ISABELLE - Que savez-vous du roman que la vie nous écrit? (Avec une grande tristesse.) Nous le découvrirons ensemble, puisque nous survivrons. GILBERT - Eh bien! ISABELLE - Eh bien quoi? GILBERT - Vous voyez bien que vous vivrez! ISABELLE - Je ne vivrai pas, Gilbert, je survivrai. GILBERT - Des mots! ISABELLE - Vous auriez tort d'en exiger davantage. Un silence. GILBERT - Donc, vous survivrez? ISABELLE - Oui. GILBERT - Avec moi? ISABELLE - Si vous voulez. Des pas sur le gravier. Voix de PHILIPPE - Et moi, je te dis que tu vas te casser la figure! Laisse-moi au moins te prendre ça! Isabelle se lève. RAYMOND (apparaît, le phonographe dans les bras) - On est arrivé, mon lieutenant! ISABELLE (gaiement) - Quelle expédition!

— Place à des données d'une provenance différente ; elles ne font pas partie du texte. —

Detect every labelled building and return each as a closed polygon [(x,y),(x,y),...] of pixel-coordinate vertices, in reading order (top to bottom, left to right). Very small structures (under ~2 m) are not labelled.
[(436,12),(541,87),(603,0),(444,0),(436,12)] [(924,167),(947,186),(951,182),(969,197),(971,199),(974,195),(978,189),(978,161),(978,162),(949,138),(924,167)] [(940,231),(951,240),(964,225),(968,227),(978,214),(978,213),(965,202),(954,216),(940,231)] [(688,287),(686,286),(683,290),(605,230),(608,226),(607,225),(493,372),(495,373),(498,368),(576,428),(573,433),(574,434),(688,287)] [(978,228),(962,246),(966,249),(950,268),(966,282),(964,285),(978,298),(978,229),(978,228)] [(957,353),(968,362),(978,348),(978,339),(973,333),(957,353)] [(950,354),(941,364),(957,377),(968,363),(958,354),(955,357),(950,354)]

PHILIPPE - Il n'a même pas voulu que je porte la corne! (A Gilbert.) J'aurais pu me la mettre sur la tête. ISABELLE - Je t'en ferai porter d'autres, si tu veux! (Philippe s'arrête, sidéré.) Idiot! (Elle lui prend le bras, se colle contre lui et lui souffle à l'oreille.) Je serai la plus fidèle des épouses. PHILIPPE (à Isabelle) - Je n'en ai pas rencontré beaucoup... (A Raymond, avec amitié.) Pose-le donc, abruti! ISABELLE - Là! Sur la table! Raymond y dépose le phonographe. PHILIPPE (expose les disques qu'il portait sous le bras) - J'ai pris tout ce que j'ai pu. Flûte! La manivelle! (A Raymond.) On a paumé la manivelle! JÉROME (accourt en la brandissant) - La voici, monsieur! PHILIPPE - Bravo, Jérôme! Que ferions-nous sans vous? (A Gilbert.) Je me voyais déjà fouillant tous les taillis. ISABELLE (regarde les disques) - Voyons voir... Oh! Des valses! (Elle place un disque sur le phonographe.) On va danser! PHILIPPE - Danser? ISABELLE - Oui! PHILIPPE - Gilbert? GILBERT - A toi l'honneur, mon cher! PHILIPPE - Raymond? RAYMOND - Je ne sais pas danser, mon lieutenant.